#### WHAT YOU WILL DO
Please report how many lines of the following entries hold the word "Daire", giving the number alone.

● ● ● ●

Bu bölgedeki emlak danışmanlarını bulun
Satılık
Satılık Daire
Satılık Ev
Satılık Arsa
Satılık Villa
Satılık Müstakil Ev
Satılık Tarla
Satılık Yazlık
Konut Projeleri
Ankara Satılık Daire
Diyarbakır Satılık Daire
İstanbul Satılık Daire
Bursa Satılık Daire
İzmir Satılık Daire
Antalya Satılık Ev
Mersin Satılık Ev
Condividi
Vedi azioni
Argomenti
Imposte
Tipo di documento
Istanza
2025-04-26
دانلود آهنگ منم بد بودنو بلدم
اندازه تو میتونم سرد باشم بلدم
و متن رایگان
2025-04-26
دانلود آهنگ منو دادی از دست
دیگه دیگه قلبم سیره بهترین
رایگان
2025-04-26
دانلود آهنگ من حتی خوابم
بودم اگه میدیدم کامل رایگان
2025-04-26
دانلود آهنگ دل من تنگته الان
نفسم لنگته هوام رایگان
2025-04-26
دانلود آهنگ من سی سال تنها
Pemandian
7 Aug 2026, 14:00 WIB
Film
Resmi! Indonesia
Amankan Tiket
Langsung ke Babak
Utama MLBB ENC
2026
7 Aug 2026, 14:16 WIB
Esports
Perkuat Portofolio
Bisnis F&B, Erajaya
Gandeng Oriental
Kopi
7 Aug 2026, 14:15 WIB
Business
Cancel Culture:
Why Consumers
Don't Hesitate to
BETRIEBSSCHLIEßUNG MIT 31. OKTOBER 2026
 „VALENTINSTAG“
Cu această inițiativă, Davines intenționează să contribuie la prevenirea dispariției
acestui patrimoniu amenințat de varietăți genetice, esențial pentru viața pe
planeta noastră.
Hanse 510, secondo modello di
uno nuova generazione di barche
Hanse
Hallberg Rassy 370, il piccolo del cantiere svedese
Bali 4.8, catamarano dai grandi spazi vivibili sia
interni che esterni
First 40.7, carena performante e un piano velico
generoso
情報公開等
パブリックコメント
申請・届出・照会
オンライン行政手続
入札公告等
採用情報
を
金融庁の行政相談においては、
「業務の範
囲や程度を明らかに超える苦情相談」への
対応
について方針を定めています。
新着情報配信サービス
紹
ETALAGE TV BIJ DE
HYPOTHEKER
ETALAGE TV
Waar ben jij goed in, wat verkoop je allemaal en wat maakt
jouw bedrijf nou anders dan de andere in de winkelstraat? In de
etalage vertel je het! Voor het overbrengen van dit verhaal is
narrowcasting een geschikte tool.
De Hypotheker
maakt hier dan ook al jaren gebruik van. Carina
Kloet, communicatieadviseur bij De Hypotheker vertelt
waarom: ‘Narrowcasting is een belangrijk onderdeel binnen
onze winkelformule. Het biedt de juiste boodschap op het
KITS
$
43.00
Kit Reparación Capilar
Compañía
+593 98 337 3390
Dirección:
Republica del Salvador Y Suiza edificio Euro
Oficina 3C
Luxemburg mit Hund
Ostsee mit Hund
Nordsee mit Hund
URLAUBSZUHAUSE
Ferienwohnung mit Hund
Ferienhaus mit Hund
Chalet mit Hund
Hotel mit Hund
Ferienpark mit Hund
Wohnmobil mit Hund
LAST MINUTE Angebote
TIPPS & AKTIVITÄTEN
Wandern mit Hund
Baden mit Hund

● ● ● ●

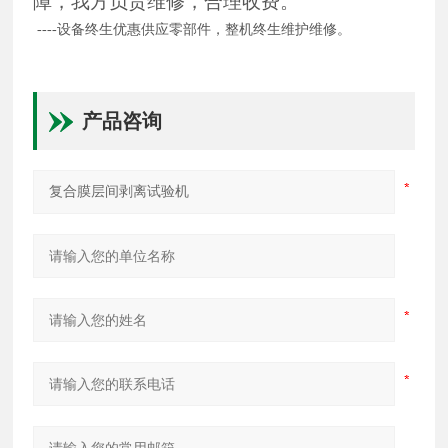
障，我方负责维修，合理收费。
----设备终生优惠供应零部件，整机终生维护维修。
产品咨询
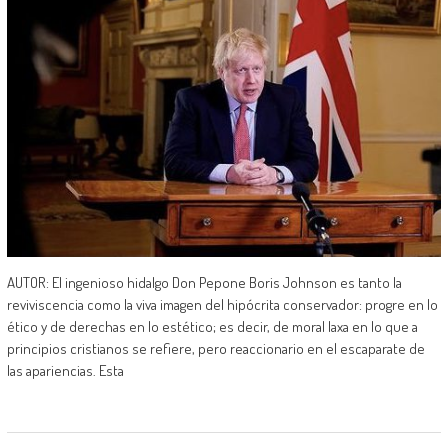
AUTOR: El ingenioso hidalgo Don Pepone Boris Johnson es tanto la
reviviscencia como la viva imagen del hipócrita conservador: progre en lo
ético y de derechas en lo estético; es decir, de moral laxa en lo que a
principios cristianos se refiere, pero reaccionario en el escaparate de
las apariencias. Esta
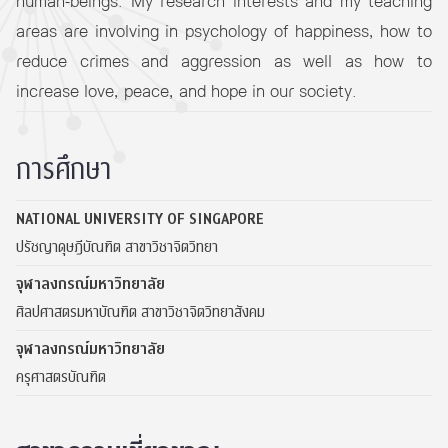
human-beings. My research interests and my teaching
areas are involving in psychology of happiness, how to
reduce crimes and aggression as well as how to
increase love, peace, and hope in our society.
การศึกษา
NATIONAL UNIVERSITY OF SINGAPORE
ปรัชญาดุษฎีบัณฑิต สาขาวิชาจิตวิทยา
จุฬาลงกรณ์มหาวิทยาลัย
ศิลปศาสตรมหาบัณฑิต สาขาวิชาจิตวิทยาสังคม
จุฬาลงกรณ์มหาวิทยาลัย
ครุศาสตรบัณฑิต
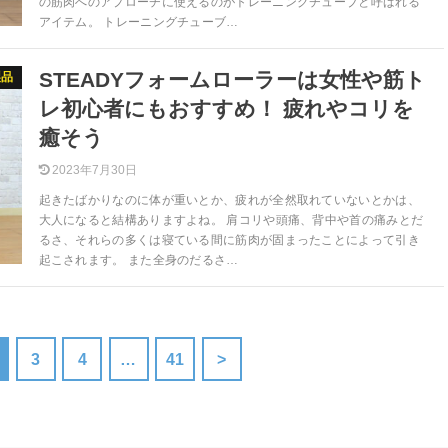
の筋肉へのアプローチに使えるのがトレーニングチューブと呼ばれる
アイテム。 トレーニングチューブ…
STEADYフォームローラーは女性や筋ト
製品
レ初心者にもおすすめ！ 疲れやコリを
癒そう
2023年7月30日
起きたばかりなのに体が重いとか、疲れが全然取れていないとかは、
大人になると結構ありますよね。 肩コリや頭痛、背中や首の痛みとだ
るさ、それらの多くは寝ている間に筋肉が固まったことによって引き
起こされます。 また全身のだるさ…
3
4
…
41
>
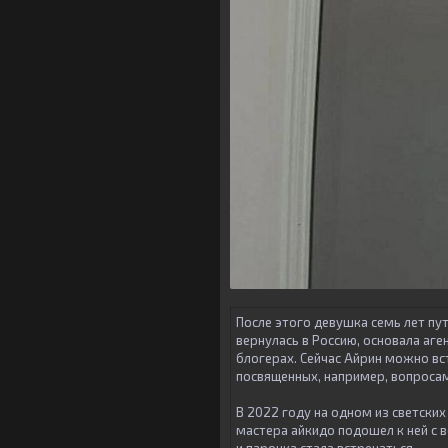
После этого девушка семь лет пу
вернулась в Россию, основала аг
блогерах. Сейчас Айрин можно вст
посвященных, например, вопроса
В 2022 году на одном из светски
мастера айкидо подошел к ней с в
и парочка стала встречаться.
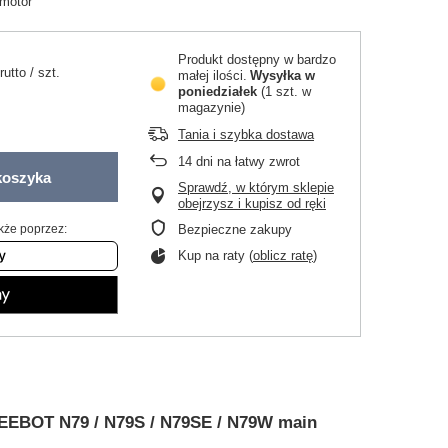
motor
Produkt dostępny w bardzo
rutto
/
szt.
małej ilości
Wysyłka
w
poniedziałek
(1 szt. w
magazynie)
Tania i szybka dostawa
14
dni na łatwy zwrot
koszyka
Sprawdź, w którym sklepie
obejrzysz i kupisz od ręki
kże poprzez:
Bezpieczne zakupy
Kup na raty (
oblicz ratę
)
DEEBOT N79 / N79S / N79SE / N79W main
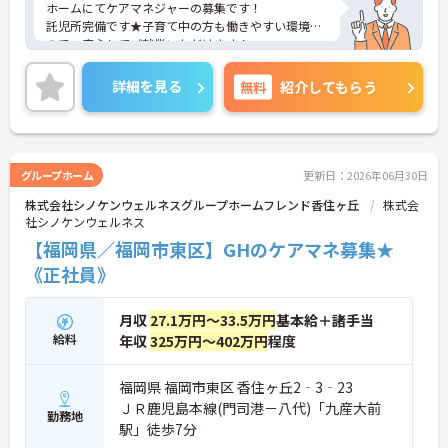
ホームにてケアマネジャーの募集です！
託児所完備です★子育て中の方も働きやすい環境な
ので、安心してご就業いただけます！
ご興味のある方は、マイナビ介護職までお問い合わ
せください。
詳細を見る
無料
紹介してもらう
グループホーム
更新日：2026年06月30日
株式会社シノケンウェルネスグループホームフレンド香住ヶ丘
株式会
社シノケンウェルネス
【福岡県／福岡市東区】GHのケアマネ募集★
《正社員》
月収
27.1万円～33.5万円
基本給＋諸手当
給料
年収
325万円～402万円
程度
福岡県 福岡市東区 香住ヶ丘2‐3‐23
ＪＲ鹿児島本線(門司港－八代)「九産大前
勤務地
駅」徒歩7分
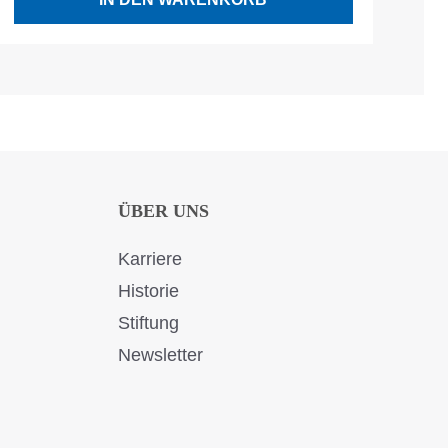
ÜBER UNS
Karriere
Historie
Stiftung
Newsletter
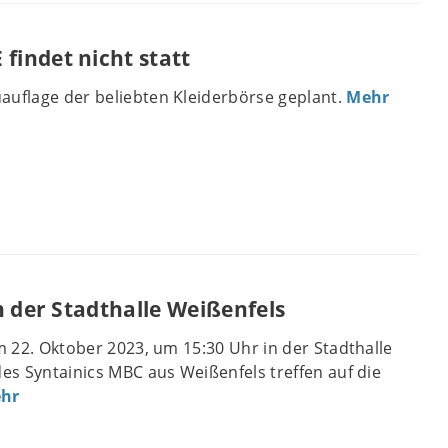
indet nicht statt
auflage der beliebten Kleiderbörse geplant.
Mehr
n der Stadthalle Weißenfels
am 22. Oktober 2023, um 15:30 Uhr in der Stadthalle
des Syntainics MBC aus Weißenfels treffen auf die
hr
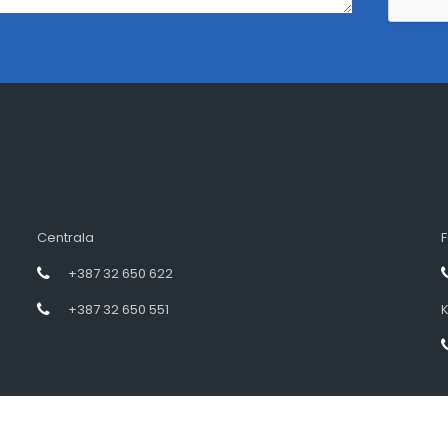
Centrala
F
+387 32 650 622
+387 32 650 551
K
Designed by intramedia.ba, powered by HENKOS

● ● ● ●

#### SOLUTION TO THIS TASK
6